*Exercise details*
Give the records again word for word. Leave every picture out.

Top of Data for this task

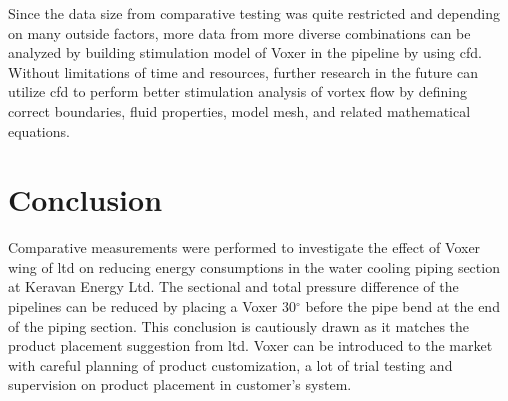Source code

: Since the data size from comparative testing was quite restricted and depending on many outside factors, more data from more diverse combinations can be analyzed by building stimulation model of Voxer in the pipeline by using \gls{cfd}. Without limitations of time and resources, further research in the future can utilize \gls{cfd} to perform better stimulation analysis of vortex flow by defining correct boundaries, fluid properties, model mesh, and related mathematical equations. 

\section{Conclusion}

Comparative measurements were performed to investigate the effect of Voxer wing of \gls{ltd} on reducing energy consumptions in the water cooling piping section at Keravan Energy Ltd. The sectional and total pressure difference of the pipelines can be reduced by placing a Voxer 30$^{\circ}$ before the pipe bend at the end of the piping section. This conclusion is cautiously drawn as it matches the product placement suggestion from \gls{ltd}.  Voxer can be introduced to the market with careful planning of product customization, a lot of trial testing and supervision on product placement in customer's system. 

\clearpage %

Bottom of Data for this task

*The completed task*
Source code

: Since the data size from comparative testing was quite restricted and depending on many outside factors, more data from more diverse combinations can be analyzed by building stimulation model of Voxer in the pipeline by using \gls{cfd}. Without limitations of time and resources, further research in the future can utilize \gls{cfd} to perform better stimulation analysis of vortex flow by defining correct boundaries, fluid properties, model mesh, and related mathematical equations. 

\section{Conclusion}

Comparative measurements were performed to investigate the effect of Voxer wing of \gls{ltd} on reducing energy consumptions in the water cooling piping section at Keravan Energy Ltd. The sectional and total pressure difference of the pipelines can be reduced by placing a Voxer 30$^{\circ}$ before the pipe bend at the end of the piping section. This conclusion is cautiously drawn as it matches the product placement suggestion from \gls{ltd}.  Voxer can be introduced to the market with careful planning of product customization, a lot of trial testing and supervision on product placement in customer's system. 

\clearpage %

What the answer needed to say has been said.